Jordan Peele was greeted with a standing ovation from the audience on last night’s The Late Show with Stephen Colbert, which he seemed both flattered and unnerved by. Then again, considering he’s on his, like, 10th month of talking about his smash hit film Get Out, it’s no surprise he’s made a few admirers along the way. The timing for this appearance couldn’t have been better, though, as it comes on the heels of the news that the film would be competing in the Comedy category during the 2018 Golden Globes. Just that morning, Peele himself had addressed the category confusion on Twitter:
‘Get Out’ is a documentary.— Jordan Peele (@JordanPeele) November 15, 2017
And that’s a sentiment he echoed again with Colbert. “The movie is truth. The thing that resonated to people is truth. So for me it’s more of a historical biopic. Like the original title was Get Out: The Kanye West Story but I had to lop off the end.”
They pair discussed the film’s success, with its 99% rating on Rotten Tomatoes (what’s the missing 1%? “Racism,” quipped Peele), as well as what happens when you let a black person be the protagonist in a horror movie (“It turns out you have a movie that has a protagonist who is aware that horror is going down”) and how white and black audiences experience the horror of the film differently. And then the conversation turns to the fact that Get Out is already being taught in college classes, which gives Peele a chance to lecture Colbert a bit on the history of black horror films.
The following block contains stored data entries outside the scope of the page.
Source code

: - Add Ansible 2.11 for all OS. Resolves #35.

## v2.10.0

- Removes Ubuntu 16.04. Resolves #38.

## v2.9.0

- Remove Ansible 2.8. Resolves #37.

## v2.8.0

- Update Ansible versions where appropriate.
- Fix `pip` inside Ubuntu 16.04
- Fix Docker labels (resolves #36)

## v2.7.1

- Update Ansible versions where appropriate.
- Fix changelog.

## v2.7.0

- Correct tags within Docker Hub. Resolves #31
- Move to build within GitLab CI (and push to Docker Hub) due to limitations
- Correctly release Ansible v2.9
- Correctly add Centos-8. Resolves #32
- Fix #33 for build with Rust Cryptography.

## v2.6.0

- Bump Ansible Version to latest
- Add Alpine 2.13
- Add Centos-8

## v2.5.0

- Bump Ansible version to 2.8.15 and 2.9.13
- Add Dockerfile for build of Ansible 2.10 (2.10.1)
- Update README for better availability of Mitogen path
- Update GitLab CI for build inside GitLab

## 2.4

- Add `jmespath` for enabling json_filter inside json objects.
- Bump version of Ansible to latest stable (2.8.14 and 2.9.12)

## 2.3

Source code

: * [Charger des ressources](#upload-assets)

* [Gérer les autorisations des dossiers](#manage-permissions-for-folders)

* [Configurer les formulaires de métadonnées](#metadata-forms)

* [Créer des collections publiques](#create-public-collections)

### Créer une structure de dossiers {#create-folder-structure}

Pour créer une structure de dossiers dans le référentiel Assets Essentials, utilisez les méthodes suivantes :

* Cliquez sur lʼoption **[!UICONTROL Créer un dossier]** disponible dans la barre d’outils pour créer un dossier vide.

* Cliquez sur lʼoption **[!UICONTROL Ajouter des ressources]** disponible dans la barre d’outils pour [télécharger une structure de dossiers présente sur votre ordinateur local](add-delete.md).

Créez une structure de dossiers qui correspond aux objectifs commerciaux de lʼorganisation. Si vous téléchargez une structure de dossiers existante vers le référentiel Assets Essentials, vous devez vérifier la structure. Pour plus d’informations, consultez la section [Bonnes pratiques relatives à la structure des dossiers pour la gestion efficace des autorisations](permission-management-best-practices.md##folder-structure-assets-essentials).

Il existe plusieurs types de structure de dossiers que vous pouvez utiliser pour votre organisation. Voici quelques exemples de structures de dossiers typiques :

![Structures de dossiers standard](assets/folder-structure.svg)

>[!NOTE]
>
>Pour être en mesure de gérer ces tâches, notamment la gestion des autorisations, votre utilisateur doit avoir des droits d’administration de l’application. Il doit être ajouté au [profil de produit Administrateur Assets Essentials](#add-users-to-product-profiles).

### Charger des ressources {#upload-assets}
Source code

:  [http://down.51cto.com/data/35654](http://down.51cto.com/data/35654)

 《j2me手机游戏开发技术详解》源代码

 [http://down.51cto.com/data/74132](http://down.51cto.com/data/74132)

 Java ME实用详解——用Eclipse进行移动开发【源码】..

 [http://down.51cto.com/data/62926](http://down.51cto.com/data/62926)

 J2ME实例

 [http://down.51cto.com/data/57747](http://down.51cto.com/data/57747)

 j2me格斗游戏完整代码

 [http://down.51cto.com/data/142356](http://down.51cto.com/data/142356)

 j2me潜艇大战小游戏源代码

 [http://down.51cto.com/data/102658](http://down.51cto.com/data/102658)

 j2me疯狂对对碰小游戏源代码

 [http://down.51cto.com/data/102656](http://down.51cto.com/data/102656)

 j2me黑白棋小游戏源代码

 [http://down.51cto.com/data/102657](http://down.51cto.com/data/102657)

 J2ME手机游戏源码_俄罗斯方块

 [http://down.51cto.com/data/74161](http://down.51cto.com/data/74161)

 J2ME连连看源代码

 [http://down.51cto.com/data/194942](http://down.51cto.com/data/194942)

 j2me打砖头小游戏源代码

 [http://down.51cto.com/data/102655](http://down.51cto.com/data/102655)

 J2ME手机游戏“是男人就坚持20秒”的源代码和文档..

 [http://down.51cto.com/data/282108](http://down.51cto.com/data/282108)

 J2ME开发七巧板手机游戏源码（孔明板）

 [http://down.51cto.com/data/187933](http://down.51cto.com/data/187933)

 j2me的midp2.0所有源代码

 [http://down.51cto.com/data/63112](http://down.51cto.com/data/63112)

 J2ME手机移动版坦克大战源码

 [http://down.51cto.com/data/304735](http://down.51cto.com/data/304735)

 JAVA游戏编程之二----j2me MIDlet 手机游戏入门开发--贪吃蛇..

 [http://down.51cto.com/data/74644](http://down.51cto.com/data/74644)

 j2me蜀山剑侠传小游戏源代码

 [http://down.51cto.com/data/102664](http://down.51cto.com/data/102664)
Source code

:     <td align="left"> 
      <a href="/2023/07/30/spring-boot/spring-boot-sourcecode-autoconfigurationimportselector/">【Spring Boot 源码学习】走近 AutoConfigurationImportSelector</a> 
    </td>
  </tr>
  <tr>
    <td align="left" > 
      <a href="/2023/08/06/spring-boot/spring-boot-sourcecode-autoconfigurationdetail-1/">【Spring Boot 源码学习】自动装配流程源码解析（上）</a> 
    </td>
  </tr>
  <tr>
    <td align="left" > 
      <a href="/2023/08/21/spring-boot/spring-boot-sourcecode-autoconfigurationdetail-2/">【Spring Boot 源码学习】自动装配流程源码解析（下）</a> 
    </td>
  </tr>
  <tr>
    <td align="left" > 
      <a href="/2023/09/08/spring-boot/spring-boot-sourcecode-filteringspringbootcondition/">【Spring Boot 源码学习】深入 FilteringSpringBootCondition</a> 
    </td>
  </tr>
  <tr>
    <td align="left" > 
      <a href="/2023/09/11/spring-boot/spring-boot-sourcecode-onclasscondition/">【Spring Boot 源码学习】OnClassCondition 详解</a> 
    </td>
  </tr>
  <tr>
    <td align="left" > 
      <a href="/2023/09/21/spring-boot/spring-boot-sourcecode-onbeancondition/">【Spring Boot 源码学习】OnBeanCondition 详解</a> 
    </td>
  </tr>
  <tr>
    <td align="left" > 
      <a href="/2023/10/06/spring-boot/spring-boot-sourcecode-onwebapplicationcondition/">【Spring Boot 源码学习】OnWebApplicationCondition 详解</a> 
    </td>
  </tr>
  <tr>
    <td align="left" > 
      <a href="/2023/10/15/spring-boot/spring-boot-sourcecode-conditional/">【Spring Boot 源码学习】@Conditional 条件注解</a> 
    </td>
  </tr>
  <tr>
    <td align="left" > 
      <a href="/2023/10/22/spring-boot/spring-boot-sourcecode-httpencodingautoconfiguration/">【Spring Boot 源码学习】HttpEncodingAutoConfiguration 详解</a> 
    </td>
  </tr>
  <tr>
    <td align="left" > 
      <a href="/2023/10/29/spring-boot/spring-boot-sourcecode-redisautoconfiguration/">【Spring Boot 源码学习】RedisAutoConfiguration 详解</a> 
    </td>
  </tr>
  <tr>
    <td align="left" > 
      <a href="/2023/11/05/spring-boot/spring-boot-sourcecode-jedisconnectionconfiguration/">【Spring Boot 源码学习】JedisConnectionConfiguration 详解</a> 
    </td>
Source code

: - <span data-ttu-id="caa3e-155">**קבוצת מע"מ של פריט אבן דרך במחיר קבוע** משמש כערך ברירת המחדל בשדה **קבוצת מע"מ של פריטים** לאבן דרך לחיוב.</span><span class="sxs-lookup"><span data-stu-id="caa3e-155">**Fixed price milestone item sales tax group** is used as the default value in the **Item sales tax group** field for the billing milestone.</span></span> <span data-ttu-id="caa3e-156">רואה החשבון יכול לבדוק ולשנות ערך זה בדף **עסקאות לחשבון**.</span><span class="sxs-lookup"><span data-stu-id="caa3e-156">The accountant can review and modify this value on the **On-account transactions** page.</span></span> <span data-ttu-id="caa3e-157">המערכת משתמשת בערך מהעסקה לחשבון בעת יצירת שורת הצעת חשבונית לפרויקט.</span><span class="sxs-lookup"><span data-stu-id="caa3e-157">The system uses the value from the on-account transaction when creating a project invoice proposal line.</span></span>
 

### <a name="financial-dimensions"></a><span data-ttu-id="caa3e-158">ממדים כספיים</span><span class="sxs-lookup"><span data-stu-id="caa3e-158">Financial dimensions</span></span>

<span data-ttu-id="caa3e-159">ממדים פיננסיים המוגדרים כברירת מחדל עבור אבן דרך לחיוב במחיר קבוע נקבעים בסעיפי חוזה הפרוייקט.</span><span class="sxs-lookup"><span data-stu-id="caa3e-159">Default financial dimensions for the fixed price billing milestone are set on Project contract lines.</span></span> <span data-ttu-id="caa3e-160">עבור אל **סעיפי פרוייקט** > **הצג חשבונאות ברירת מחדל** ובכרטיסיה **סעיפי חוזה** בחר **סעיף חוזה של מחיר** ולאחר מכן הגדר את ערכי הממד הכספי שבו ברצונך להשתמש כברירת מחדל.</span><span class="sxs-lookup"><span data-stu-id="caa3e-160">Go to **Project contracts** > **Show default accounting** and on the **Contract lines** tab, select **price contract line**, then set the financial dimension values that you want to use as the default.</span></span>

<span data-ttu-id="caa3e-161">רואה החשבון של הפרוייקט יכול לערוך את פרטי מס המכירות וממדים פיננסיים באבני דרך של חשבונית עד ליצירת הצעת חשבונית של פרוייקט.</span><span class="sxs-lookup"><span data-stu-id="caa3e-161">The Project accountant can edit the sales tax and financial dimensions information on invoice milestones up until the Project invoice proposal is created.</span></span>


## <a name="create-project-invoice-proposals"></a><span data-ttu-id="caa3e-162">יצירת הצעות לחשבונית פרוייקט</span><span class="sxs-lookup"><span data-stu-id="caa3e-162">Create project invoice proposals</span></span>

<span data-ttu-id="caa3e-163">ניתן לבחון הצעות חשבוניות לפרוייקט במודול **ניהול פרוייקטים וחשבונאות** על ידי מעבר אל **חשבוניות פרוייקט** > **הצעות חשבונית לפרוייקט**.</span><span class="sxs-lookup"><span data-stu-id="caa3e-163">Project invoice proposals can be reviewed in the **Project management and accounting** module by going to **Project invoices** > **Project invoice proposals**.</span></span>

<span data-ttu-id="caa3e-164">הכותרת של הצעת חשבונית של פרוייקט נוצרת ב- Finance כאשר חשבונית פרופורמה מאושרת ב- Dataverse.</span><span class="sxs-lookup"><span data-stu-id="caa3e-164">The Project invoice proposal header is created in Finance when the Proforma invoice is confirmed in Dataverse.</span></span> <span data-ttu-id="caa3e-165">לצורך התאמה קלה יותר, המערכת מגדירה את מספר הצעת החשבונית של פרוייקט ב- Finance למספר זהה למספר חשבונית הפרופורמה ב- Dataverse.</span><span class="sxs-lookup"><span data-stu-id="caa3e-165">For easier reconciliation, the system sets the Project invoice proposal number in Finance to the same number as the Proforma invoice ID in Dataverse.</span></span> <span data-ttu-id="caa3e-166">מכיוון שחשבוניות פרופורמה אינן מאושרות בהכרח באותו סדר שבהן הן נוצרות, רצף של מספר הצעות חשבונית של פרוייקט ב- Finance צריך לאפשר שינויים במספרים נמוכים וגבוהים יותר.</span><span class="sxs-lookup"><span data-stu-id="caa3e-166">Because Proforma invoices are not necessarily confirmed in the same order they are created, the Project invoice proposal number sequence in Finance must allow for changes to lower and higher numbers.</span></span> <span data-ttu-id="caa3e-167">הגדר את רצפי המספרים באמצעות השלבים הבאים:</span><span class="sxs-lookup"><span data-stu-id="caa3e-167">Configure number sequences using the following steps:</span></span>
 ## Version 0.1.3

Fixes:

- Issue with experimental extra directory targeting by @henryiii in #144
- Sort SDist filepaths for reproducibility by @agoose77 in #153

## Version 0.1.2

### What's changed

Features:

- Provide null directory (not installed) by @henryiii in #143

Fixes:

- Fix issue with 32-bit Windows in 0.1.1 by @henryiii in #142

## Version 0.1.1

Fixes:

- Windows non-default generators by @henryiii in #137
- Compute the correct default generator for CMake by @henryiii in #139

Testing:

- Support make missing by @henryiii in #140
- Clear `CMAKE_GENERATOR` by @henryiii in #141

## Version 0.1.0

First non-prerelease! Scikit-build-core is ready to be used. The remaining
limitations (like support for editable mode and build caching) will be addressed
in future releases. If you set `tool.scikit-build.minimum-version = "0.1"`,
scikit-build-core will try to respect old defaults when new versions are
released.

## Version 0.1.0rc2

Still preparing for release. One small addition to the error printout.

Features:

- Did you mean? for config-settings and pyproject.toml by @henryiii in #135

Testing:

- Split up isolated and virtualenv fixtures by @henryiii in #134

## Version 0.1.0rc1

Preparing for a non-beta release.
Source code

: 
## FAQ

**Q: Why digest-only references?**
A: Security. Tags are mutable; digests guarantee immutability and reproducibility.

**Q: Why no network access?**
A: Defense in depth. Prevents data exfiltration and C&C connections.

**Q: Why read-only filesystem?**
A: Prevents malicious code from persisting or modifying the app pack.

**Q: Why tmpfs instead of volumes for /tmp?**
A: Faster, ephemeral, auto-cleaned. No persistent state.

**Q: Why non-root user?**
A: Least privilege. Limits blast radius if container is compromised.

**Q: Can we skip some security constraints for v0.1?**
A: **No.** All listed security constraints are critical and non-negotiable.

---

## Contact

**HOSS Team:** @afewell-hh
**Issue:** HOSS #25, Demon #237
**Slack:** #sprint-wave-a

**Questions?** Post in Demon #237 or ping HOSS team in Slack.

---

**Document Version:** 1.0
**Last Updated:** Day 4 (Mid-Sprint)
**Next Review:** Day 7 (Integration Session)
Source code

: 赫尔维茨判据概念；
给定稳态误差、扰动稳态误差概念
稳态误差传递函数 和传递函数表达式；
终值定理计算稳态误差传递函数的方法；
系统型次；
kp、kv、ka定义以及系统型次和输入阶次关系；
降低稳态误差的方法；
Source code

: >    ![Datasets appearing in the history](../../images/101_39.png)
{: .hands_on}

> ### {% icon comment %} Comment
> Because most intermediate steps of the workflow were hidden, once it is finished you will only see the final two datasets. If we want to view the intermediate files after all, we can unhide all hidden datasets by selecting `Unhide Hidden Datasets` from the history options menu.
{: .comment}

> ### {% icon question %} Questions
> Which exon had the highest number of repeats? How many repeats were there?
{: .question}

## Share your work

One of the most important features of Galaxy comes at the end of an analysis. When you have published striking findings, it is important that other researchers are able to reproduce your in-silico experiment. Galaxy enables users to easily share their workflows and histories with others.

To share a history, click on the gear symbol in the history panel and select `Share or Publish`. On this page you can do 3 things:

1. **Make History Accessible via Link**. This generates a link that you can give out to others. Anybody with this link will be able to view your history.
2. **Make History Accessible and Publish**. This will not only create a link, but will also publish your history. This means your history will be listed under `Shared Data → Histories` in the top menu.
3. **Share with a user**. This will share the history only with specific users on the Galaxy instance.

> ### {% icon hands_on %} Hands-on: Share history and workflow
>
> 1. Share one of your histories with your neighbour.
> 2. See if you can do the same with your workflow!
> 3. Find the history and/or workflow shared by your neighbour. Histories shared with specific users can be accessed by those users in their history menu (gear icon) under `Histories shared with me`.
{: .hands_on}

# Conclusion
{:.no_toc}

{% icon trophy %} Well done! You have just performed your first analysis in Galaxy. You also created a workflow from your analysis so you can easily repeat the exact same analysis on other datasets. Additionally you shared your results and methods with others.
And yes, Night of the Living Dead totally counts because that one black guy is THE MAN, ok?
“He is the guy who is ready to fight zombies because he’s been fighting white people off his whole life!”
Check out the entire segment here, but the history lesson starts around the 7 minute mark:
Hearing Peele namecheck Candyman just makes me want to see Tony Todd pop up in his next movie. Or anywhere, really. As long as it’s not right behind me.